La lecture opérationnelle est claire et il faut la tenir : le mode de production n’est pas le critère. Publier 400 articles générés n’est pas une infraction ; publier 400 articles qui ne disent rien qu’on ne trouve pas déjà en position 1 en est une. Le seuil pratique que nous appliquons en interne est simple : une page doit apporter au moins une information, une donnée ou une mise en perspective que les résultats concurrents n’offrent pas. Si vous ne pouvez pas nommer cette chose en une phrase avant de publier, la page grossit le dénominateur du score de site sans rien rapporter. Google a par ailleurs précisé en mai 2026 que ses règles anti-spam s’appliquent aussi aux réponses générées dans la recherche, et publié le 15 mai 2026 un guide d’optimisation pour ses fonctionnalités génératives, qui insiste sur le contenu non générique tout en rappelant que le SEO classique reste le socle de la visibilité.
Ce que ça change dans une opération de netlinking
Panda et Penguin traitent deux graphes différents, mais ils se rejoignent sur un point que les acheteurs de liens sous-estiment : la qualité du site hôte conditionne la valeur du lien. Un média dont l’ensemble des pages est déclassé au niveau du site transmet peu, indépendamment du Domain Rating ou du Trust Flow affichés dans les outils. Ces métriques sont calculées sur le graphe de liens, pas sur le jugement qualité de Google, et elles restent hautes plusieurs mois après qu’un site a cessé d’être pertinent. C’est l’écart le plus fréquent entre un rapport d’outil et la réalité de la SERP.
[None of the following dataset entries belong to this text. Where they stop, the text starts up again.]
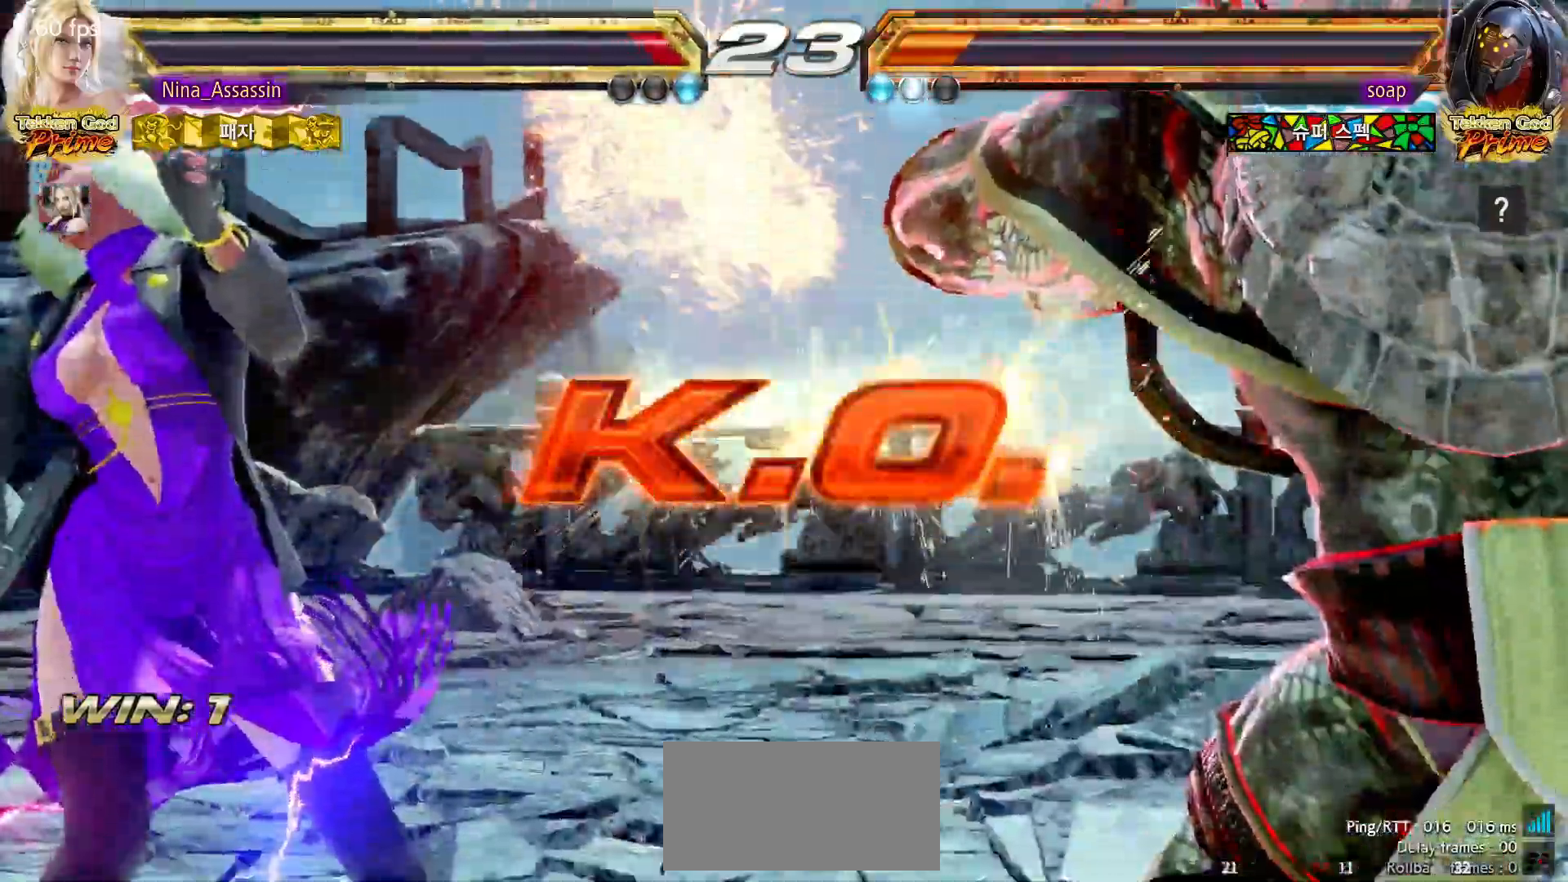
{"dt_ms": 1000, "buttons": ["START"], "left_stick": "center"}
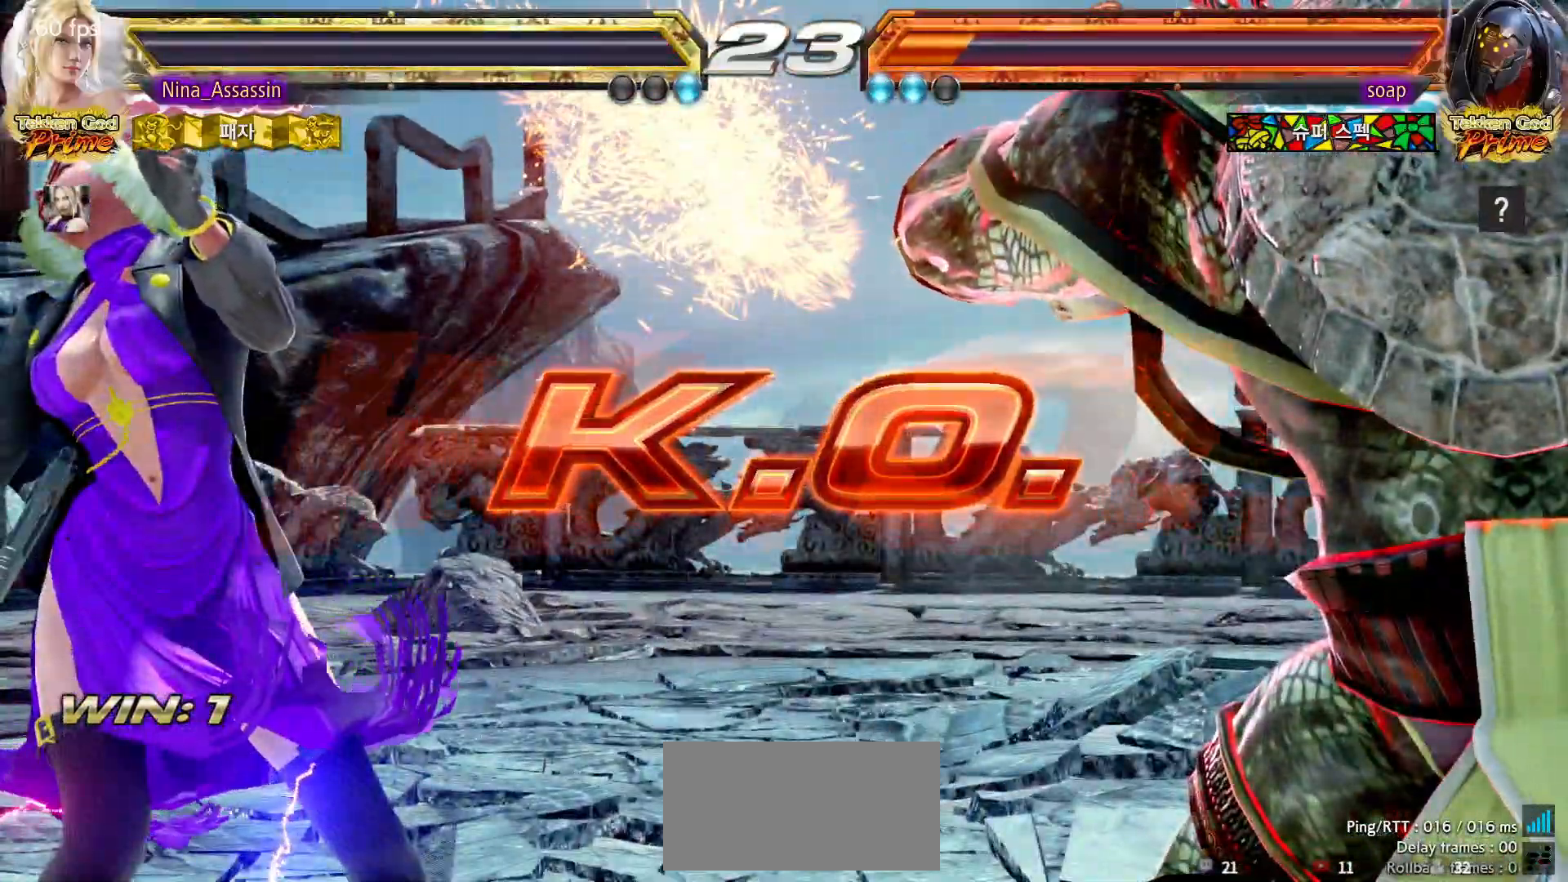
{"dt_ms": 500, "buttons": ["START"], "left_stick": "center", "events": [[17, "START", "up"], [33, "START", "down"], [83, "START", "up"], [150, "START", "down"], [183, "START", "up"], [217, "START", "down"], [283, "START", "up"], [317, "START", "down"], [350, "START", "up"], [400, "START", "down"]]}
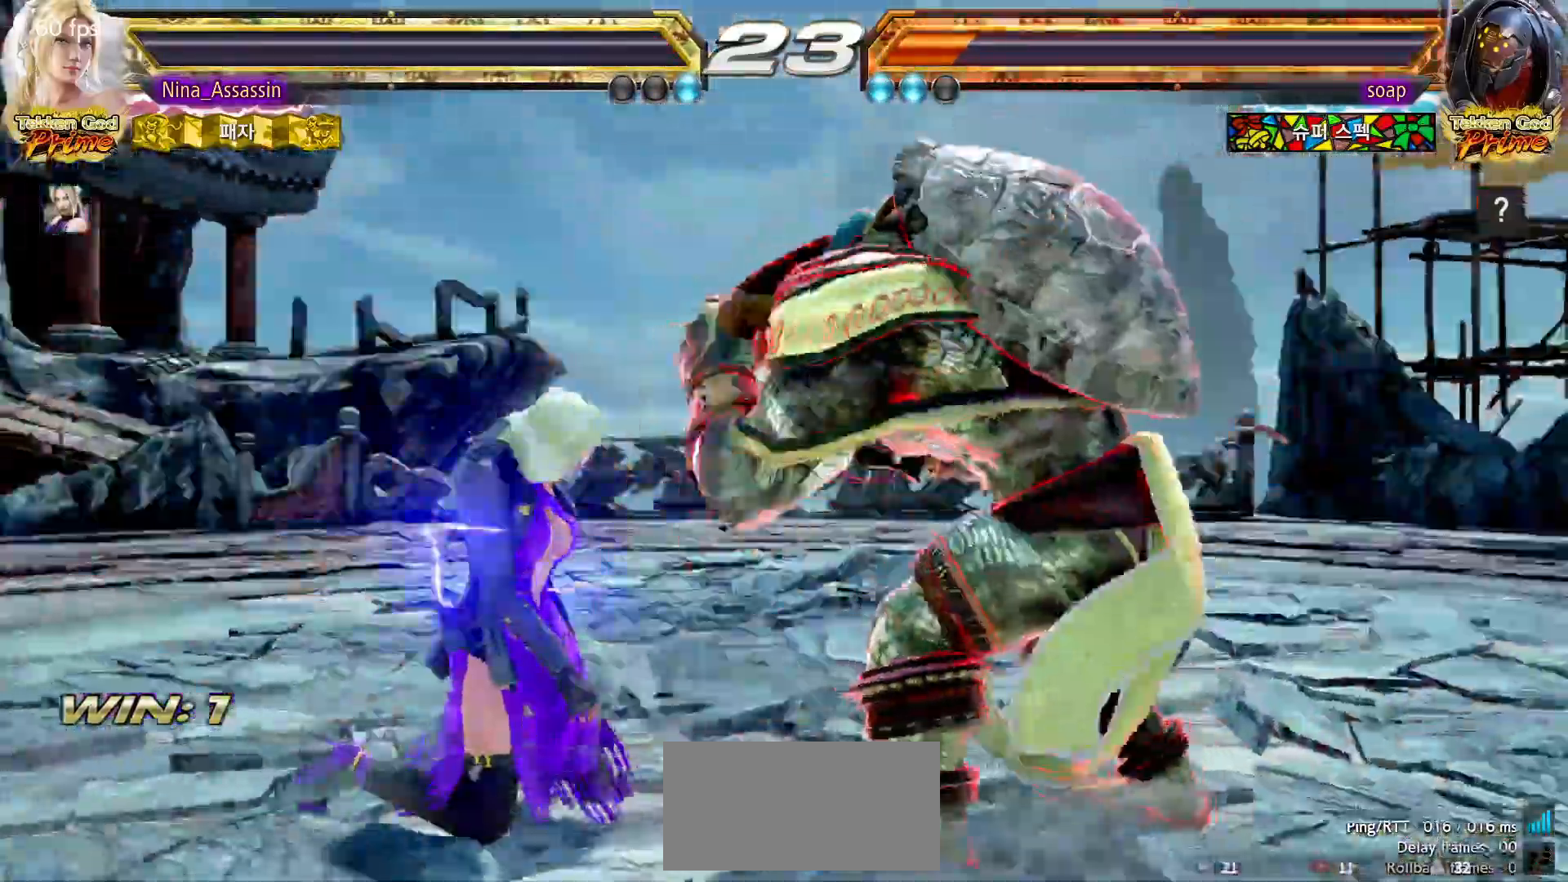
{"dt_ms": 1000, "buttons": ["START"], "left_stick": "center", "events": [[33, "START", "up"], [67, "START", "down"], [117, "START", "up"], [167, "START", "down"], [217, "START", "up"], [250, "START", "down"], [300, "START", "up"], [350, "START", "down"], [483, "START", "up"], [517, "START", "down"], [583, "START", "up"], [617, "START", "down"], [667, "START", "up"], [717, "START", "down"], [767, "START", "up"], [800, "START", "down"], [850, "START", "up"], [900, "START", "down"], [950, "START", "up"], [1000, "START", "down"]]}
La politique de Google sur l’abus de réputation de site ajoute une contrainte spécifique aux articles sponsorisés : elle vise le contenu tiers hébergé sur un domaine établi principalement pour exploiter les signaux de classement de ce domaine. Google précise que le contenu tiers n’est pas interdit en soi, et que le travail éditorial, le contenu généré par les utilisateurs, la syndication d’actualités, l’affiliation légitime et la publicité restent acceptables tant qu’ils ne sont pas hébergés d’abord pour manipuler le classement. Le curseur n’est donc pas juridique, il est éditorial : un article sponsorisé qui s’insère dans une rubrique réellement traitée par le média passe le test, une rubrique créée pour accueillir des ventes ne le passe pas. Les liens payés doivent par ailleurs être qualifiés en nofollow ou en rel=sponsored selon la documentation de Google, ce que le marché francophone applique très peu.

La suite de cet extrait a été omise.